Adventurous Lectionary – First Sunday after Christmas- January 1, 2017

Adventurous Lectionary – First Sunday after Christmas- January 1, 2017 December 23, 2016

The Adventurous Lectionary – January 1, 2017 – The First Sunday of Christmas

Isaiah 63:7-9
Psalm 148
Hebrews 2:10-18
Luke 2:13-23

A new year is upon us. After the revels of the holidays, with extra services and visits, and imaging for the year ahead, I’m taking this Sunday off, leaving it in the capable hands of two colleagues in ministry. Hopefully, it will not be a “low” Sunday, after the “high” of Christmas Eve. Still, I find this passages edifying as well as challenging in my own post-Christmas journey.

A few years ago, in the midst of my Christmas shopping, I noticed an interesting coffee company ad announcing, “Revelation in a cup.” Today’s readings speak of our ability to notice God in our midst. God is abundant, providing hints and revelations everywhere, but do we have senses to notice? Some revelations inspire, others protect. If we can notice God in a Bethlehem baby, perhaps we can notice God in all things, and all things in God. Perhaps, if we train our senses to discover God’s presence, every cup of coffee will become, as Joyce Rupp suggests, “the cup of life.”

These passages also describe human violence at its worse. A price is placed on the baby’s head. He must be destroyed by the powers that be, and so they kill hundreds of innocent children to snuff out one life. There is nothing extraordinary about this: it is going on in Aleppo, among refugees throughout the globe, and even – in more “white collar” ways in boardrooms across our nation.

The prophet Isaiah speaks of a new age in which salvation will come through the presence of God’s Beloved. Presence and relationship – the touch of God –will save the people. Yes, we must mend our ways, but our hope is not solely in our own efforts but in the wondrous grace of God who dwells with us bringing forth marvels out of the messiness of our lives.

Psalm 148 rejoices in the discovery of a universe of praise. Imagine the Psalmist’s ecstasy at discovering divinity speaking forth in all creation. From her or his own self-interest, he or she is raised to cosmic consciousness. All things praise God; God’s energy flows through all things, inspiring them to praise. But, not only all things, but each thing, reflect divine wisdom and deep down praise their creator. We live in an animated and enchanted universe. There are no dead zones, no senseless regions. All things experience holiness – what process theologians have called panexperientialism or panpsychism – in the intricate interdependence of life. Psalm 148 is rounded out by the final words of the Psalms, from Psalm 150:6, Let everything that breathes praise God! Praise God!” And, that inspires us to ask, “What if every breath was a prayer? What if every breath was a blessing?”
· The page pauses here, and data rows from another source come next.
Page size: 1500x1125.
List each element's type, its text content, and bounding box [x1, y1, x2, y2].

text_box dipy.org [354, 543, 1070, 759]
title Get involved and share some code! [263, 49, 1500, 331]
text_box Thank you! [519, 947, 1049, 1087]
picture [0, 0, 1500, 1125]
We suffer from ecstasy deprivation. It is reflected in our own boredom and alienation from the non-human world, and our own willingness to secure this year’s profit while putting planetary life at risk. It is found in the inability of leaders to see the beauty of a new born in its wonder and their failure to enact policies that place care for the vulnerable as a priority war-making and profit-making.

The words of the Epistle to the Hebrews present the profound embeddedness of God in the world. God is “one of us,” Christ shares our faith, embracing and making sacred every season of life. To the chagrin of worshipers of the high gods and despots, the savior suffers. Not aloof, he shares in our pain and redeems us through sacrificial love. Herein, we find an ethic of relatedness, seen also in Philippians 2:5-10: to live a Christ-formed life means to live empathetically and sacrificially. God is not apathetic, unfeeling, but empathetic, feeling with. Indeed, only a suffering, companioning, God can save as both Whitehead and Bonhoeffer assert.

The Gospel reading involves violence as well as hope, and had best not be read with young children present. Herod is angry at the magi’s duplicity and wants to take revenge on the young children of Bethlehem with hopes that one of them might be the Messiah. The powers that be do not want either a prophet or a Christ/Messiah, whose message will turn everything upside down. Nothing has changed as millions are still being sacrificed to maintain the status quo and powerful countries ruminate about barring the door to refugees. Still, God is at work. Again, Joseph has a life-changing dream, and the Holy Family flees to Egypt, refugees in search of a home for their newborn and dependent on the kindness of strangers. God is revealed in dreams as well as doctrine, in intuition as well as institution, in sensations as well as sacraments. Revelation abounds and we best take heed to the many ordinary and extraordinary, secular and religious, ways that God communicates with us.

Today’s passages remind us that the world is more wonderful than we can ever imagine. Noticing is the heart of today’s scriptures along with the recognition that each moment is God-filled and each situation pregnant with divine revelation to both inspire and protect. In the spirit of William Blake we can proclaim that “if the doors of perception were cleansed, everything would appear to us as it is – infinite.”